▶ [Information provided]
*-*-*
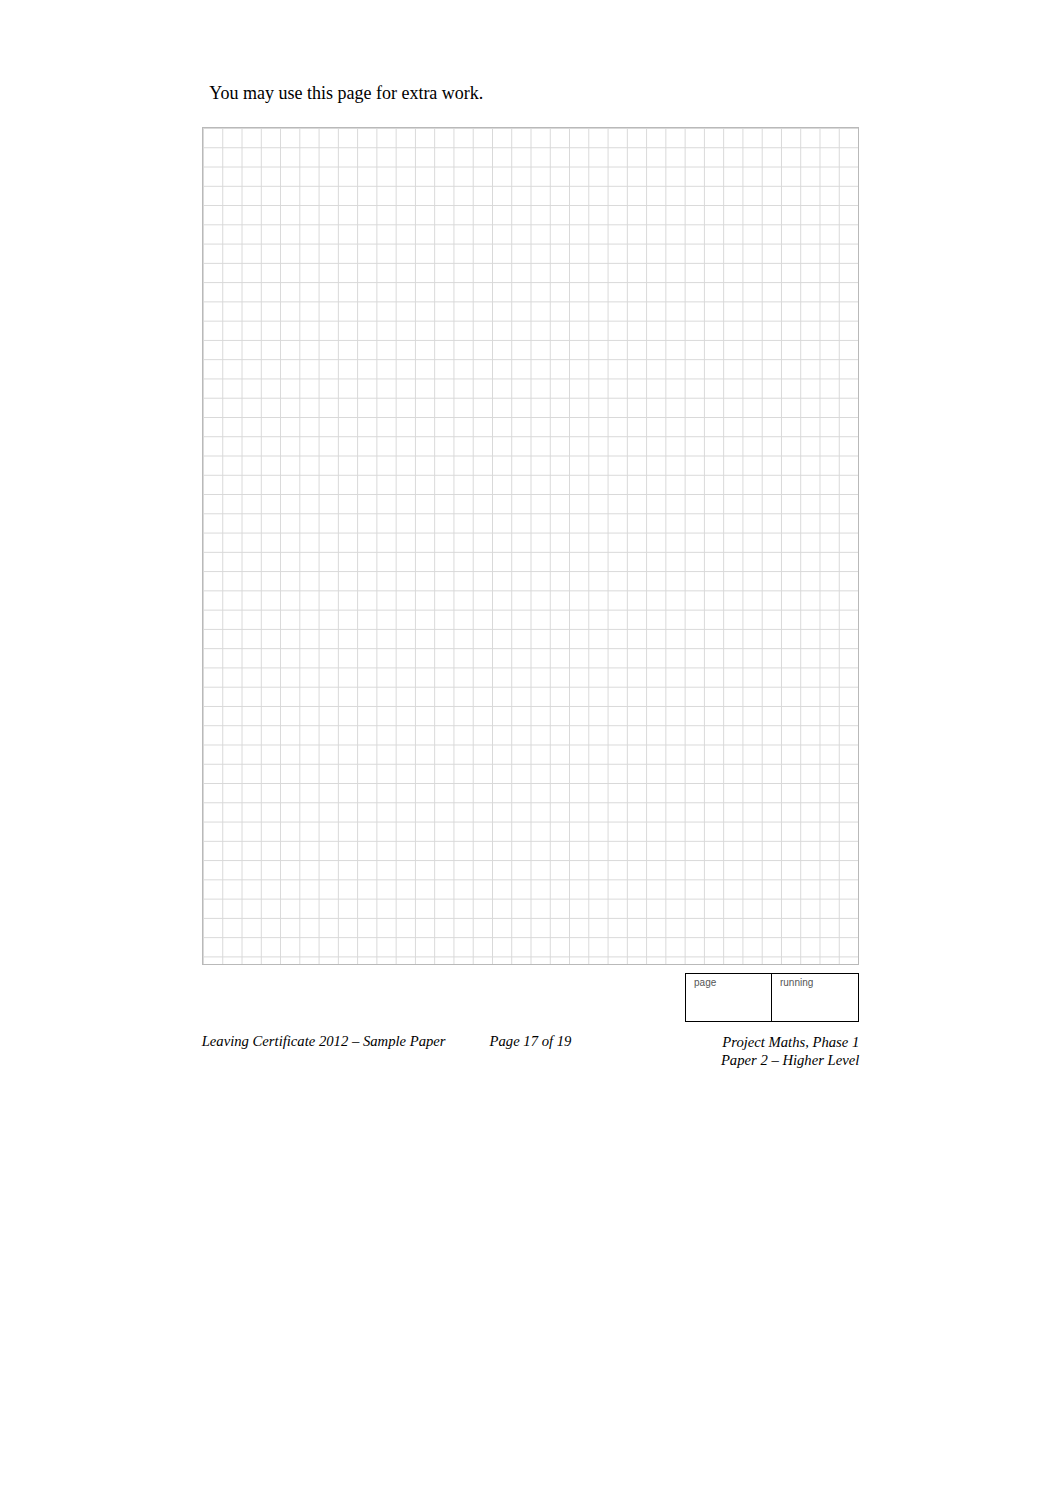You may use this page for extra work.
page
running
Leaving Certificate 2012 – Sample Paper
Page 17 of 19
Project Maths, Phase 1
Paper 2 – Higher Level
*-*-*
▶ [Exercise directions] The data above, line by line: transcribe it exactly and drop the pictures.

▶ [Response below]
You may use this page for extra work.
page
running
Leaving Certificate 2012 – Sample Paper
Page 17 of 19
Project Maths, Phase 1
Paper 2 – Higher Level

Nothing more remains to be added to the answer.